The group of pastors behind the national campaign want their freedom of speech back.
[Rev. Ron ] Johnson also said abortion is the key issue
in the campaign for Christian voters and highlighted the division
between Obama and McCain.
“If a candidate supports something that is evil and wicked from a
biblical perspective,” Johnson said, “then I have the right to call out
the wickedness, and I have the right to say this is what this person
stands for — this is wrong.”
Liberal watchdog groups listen to sermons from the pulpit - and
programming on talk radio on the non-profits, for that matter - to
pounce on anything they can claim as biased toward a particular
candidate (always the ones who stand for conservative social values and
religiously informed voices).
This campaign chose to face that threat squarely.
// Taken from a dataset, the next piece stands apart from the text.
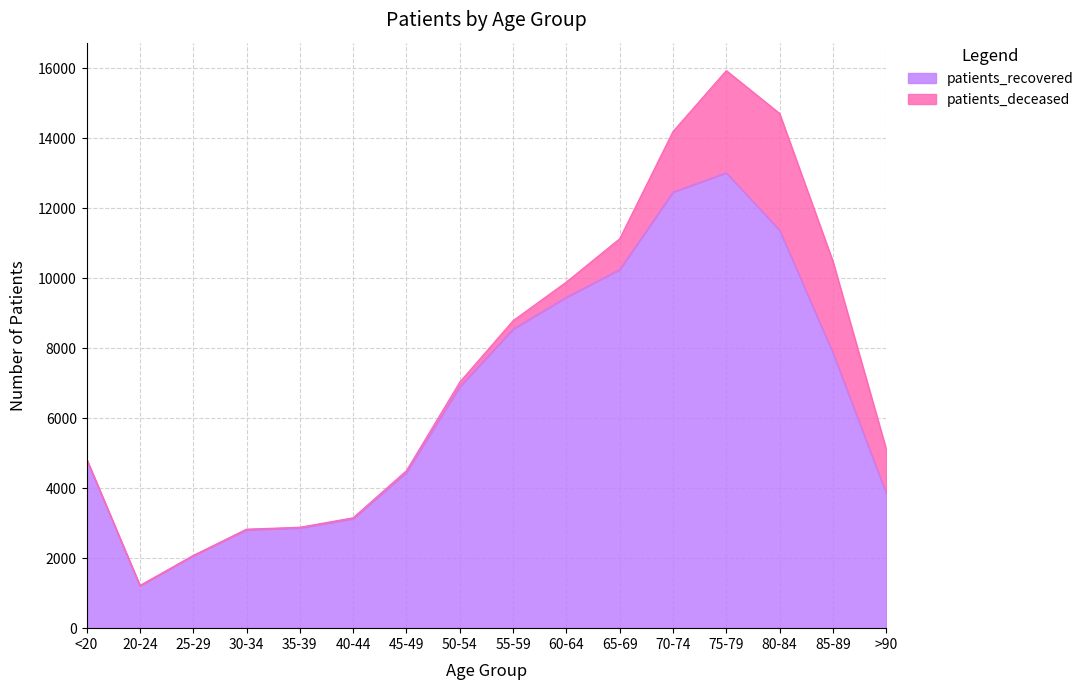

Which label corresponds to the smallest value in the chart?

20-24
The effort is intended to elicit an investigation by the
Internal Revenue Service that ADF would then challenge in federal
court, with the ultimate goal of persuading the Supreme Court to
overthrow the 54-year-old ban called the Johnson Amendment that
restricts tax-exempt non-profits, such as churches, from engaging in
political campaigns.
Morally informed church leaders should be in the public square, much
less the pulpit, engaging the issues of the day free from the ‘thought
and speech police’ and a bogus rendering of the Constitution.
After all, it doesn’t require the separation of sense and state. Though that’s often not so clear.